* _Task instructions_
Every line from the one with "index dip: (193, 174)" up to and including the one with "middle mcp: (1148, 790)" is to be output exactly as it appears below; pictures are not.

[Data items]

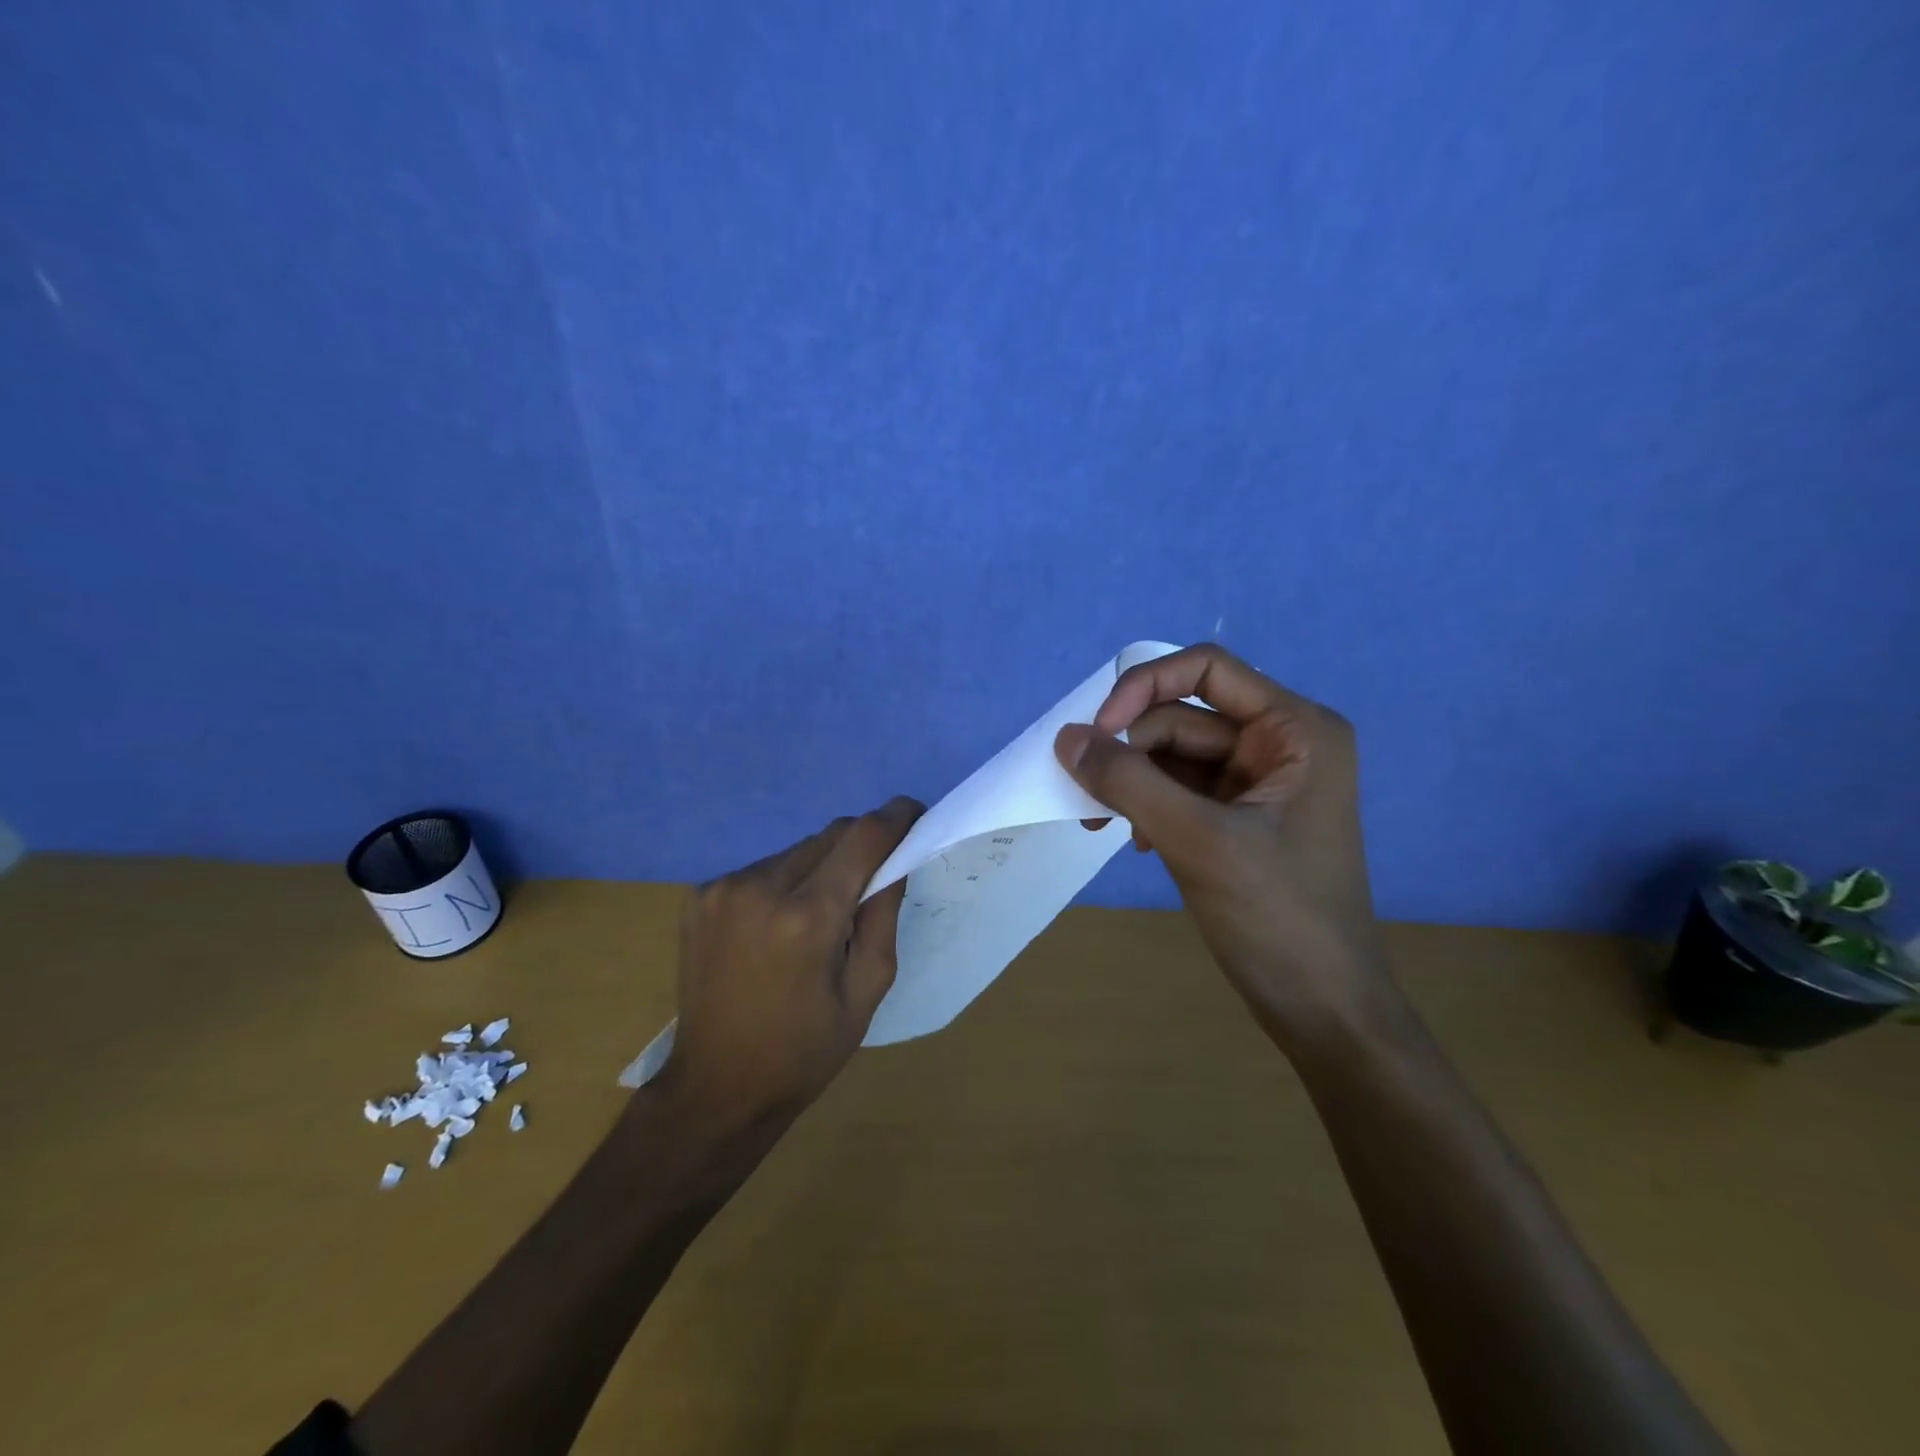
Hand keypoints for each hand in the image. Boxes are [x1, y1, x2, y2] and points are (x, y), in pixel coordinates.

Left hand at [658, 797, 923, 1128]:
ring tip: (822, 912)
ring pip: (796, 849)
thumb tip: (895, 859)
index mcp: (807, 917)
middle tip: (874, 877)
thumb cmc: (805, 1049)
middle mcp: (760, 887)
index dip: (895, 818)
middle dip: (860, 846)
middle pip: (829, 836)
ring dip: (821, 865)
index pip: (863, 837)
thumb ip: (884, 914)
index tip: (915, 814)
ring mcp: (722, 887)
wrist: (716, 1087)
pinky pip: (763, 868)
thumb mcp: (868, 989)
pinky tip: (781, 923)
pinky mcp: (700, 895)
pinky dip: (785, 881)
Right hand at [1056, 644, 1391, 1049]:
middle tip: (1088, 799)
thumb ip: (1127, 782)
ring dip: (1133, 785)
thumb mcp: (1197, 841)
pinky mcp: (1240, 817)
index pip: (1206, 669)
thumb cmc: (1277, 918)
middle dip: (1131, 753)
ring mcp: (1260, 782)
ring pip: (1173, 756)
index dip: (1143, 687)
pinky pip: (1179, 790)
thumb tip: (1065, 738)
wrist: (1324, 1010)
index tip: (1098, 732)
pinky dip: (1149, 808)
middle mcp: (1280, 743)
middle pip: (1182, 717)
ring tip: (1103, 827)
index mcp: (1295, 729)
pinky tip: (1137, 844)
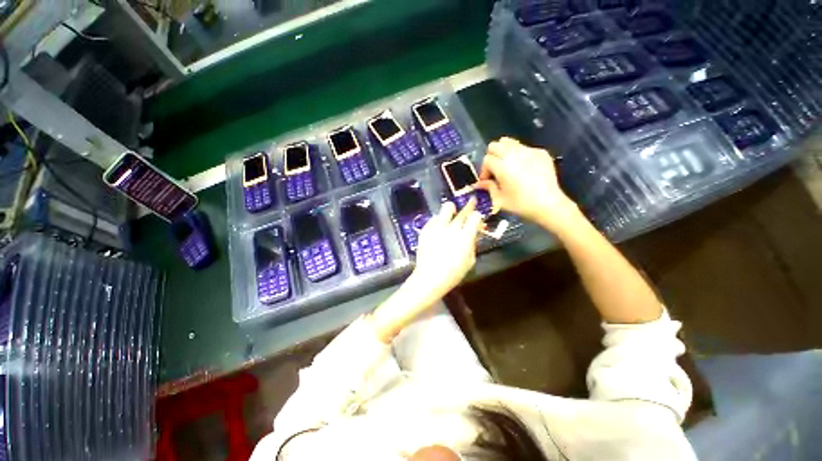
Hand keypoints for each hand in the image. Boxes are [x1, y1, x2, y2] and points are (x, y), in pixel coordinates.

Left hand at [410, 199, 483, 298]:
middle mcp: (452, 228)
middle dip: (469, 206)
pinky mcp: (426, 229)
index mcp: (465, 236)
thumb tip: (474, 232)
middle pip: (462, 210)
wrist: (429, 277)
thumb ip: (472, 243)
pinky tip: (439, 228)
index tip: (477, 218)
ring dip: (452, 210)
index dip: (477, 216)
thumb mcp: (470, 260)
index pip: (475, 216)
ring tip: (452, 213)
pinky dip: (439, 221)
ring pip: (447, 207)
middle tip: (471, 202)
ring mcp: (437, 227)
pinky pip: (434, 218)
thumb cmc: (453, 273)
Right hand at [476, 137, 579, 232]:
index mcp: (502, 167)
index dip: (484, 170)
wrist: (549, 204)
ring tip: (508, 166)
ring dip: (504, 152)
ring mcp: (529, 151)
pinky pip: (524, 147)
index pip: (486, 159)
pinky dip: (519, 155)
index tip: (487, 181)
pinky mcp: (540, 152)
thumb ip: (488, 188)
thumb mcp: (499, 200)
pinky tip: (524, 168)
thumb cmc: (521, 204)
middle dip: (492, 157)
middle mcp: (514, 154)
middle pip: (495, 145)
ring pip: (509, 142)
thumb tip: (478, 184)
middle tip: (495, 170)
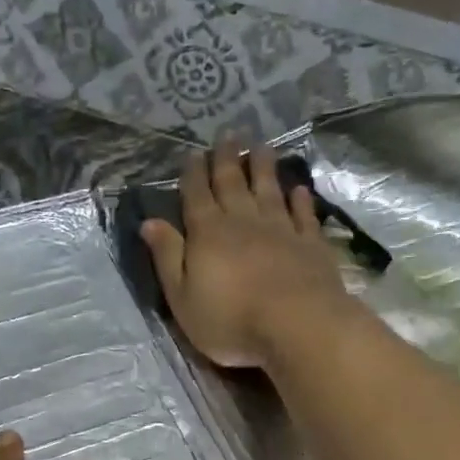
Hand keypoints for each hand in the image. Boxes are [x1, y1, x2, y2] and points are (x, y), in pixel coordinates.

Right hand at [140, 147, 348, 368]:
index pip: (196, 196)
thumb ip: (167, 257)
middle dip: (227, 159)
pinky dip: (300, 199)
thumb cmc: (230, 319)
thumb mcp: (182, 296)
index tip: (193, 154)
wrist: (295, 325)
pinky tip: (298, 189)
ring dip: (263, 167)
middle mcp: (243, 221)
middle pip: (232, 183)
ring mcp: (280, 229)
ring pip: (269, 189)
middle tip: (228, 134)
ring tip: (261, 145)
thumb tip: (149, 222)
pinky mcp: (310, 243)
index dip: (193, 174)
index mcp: (208, 233)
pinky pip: (303, 214)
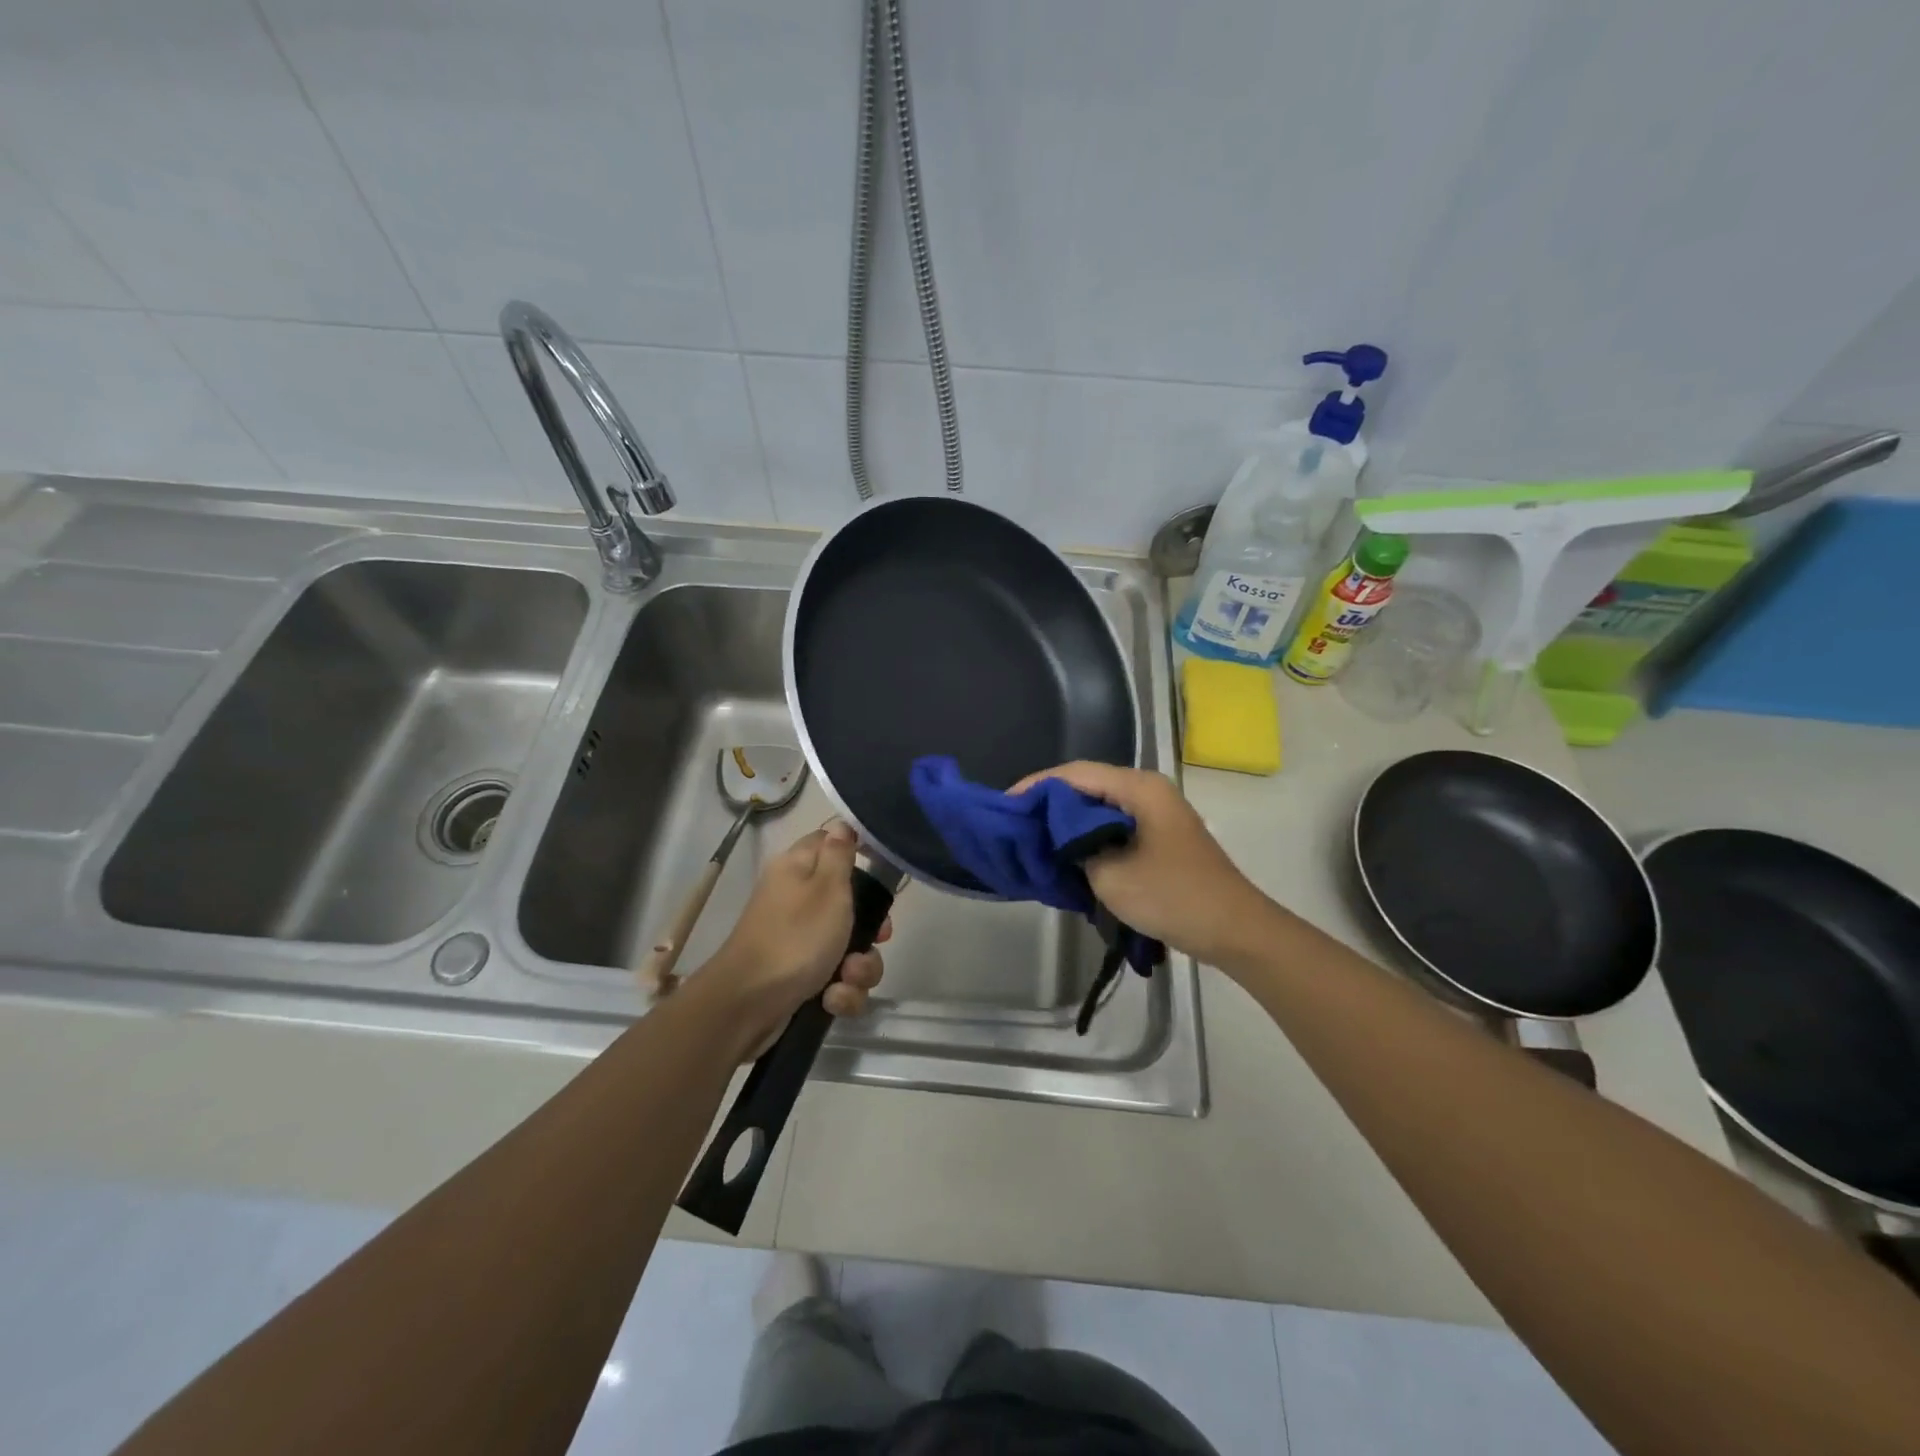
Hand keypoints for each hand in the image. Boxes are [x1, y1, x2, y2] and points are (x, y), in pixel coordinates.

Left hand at [694, 820, 890, 1058]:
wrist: (747, 1006)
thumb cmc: (794, 938)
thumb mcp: (827, 889)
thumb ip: (840, 854)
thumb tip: (843, 824)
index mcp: (798, 869)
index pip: (832, 845)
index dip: (860, 858)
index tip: (881, 876)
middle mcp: (798, 900)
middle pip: (851, 904)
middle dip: (870, 930)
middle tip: (876, 939)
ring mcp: (799, 941)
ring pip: (850, 947)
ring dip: (859, 968)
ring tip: (846, 978)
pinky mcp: (801, 977)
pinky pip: (836, 979)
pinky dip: (839, 991)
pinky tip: (831, 999)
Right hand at [1012, 762, 1275, 968]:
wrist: (1234, 930)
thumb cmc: (1172, 896)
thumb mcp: (1110, 875)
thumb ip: (1073, 848)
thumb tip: (1053, 836)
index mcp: (1138, 788)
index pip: (1075, 773)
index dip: (1036, 786)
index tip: (1005, 806)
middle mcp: (1148, 790)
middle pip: (1087, 786)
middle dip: (1049, 804)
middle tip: (1016, 824)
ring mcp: (1157, 813)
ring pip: (1100, 807)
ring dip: (1068, 822)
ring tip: (1034, 840)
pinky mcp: (1160, 836)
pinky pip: (1114, 825)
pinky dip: (1089, 836)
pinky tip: (1068, 856)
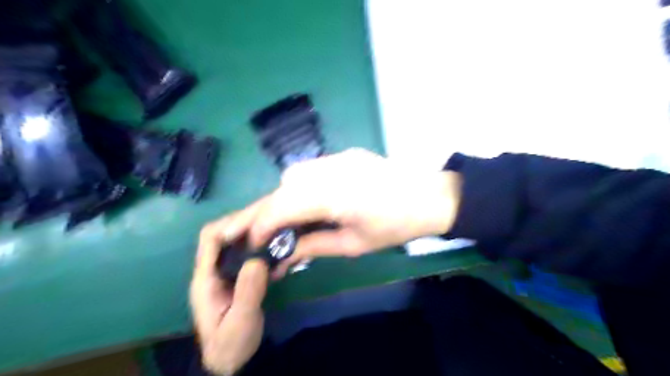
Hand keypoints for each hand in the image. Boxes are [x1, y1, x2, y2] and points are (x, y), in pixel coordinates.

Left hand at [188, 207, 267, 373]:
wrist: (230, 360)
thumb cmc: (232, 343)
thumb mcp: (241, 321)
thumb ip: (247, 291)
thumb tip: (258, 260)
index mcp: (205, 278)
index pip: (210, 239)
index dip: (230, 224)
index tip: (256, 220)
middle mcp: (211, 271)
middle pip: (221, 235)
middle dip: (242, 224)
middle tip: (269, 221)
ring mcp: (222, 273)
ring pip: (232, 242)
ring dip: (250, 233)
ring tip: (273, 229)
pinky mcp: (234, 277)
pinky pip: (242, 253)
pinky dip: (255, 245)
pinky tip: (272, 246)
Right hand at [248, 148, 463, 275]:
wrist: (429, 197)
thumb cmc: (395, 227)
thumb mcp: (354, 245)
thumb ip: (313, 246)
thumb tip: (282, 255)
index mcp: (335, 196)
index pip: (283, 206)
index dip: (262, 226)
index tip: (254, 245)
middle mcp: (330, 170)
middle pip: (283, 187)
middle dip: (266, 212)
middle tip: (261, 234)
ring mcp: (337, 157)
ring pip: (293, 175)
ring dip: (283, 198)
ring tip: (287, 221)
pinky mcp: (344, 154)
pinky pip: (310, 169)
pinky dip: (299, 187)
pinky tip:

* _Answer area_
index dip: (193, 174)
index mcp: (208, 233)
pinky pip: (303, 214)
Hand keypoints for each hand in the image. Boxes are [x1, y1, x2, y2] and points are (x, y), in pixel coordinates.

Left hand at [694, 820, 890, 1058]:
wrist: (747, 1006)
thumb cmc: (794, 938)
thumb mcp: (827, 889)
thumb ip: (840, 854)
thumb tip: (843, 824)
index mcp: (798, 869)
index pip: (832, 845)
index dip: (860, 858)
index tip: (881, 876)
middle mcp: (798, 900)
middle pip: (851, 904)
middle dip: (870, 930)
middle tip: (876, 939)
ring mcp: (799, 941)
ring pip: (850, 947)
ring dip: (859, 968)
ring tip: (846, 978)
pinky mcp: (801, 977)
pinky pip: (836, 979)
pinky dip: (839, 991)
pinky tip: (831, 999)
Right hand at [1012, 762, 1275, 968]:
wrist: (1234, 930)
thumb cmc: (1172, 896)
thumb mcp: (1110, 875)
thumb ip: (1073, 848)
thumb tip: (1053, 836)
index mcp: (1138, 788)
index pip: (1075, 773)
index dip: (1036, 786)
index tip: (1005, 806)
middle mcp: (1148, 790)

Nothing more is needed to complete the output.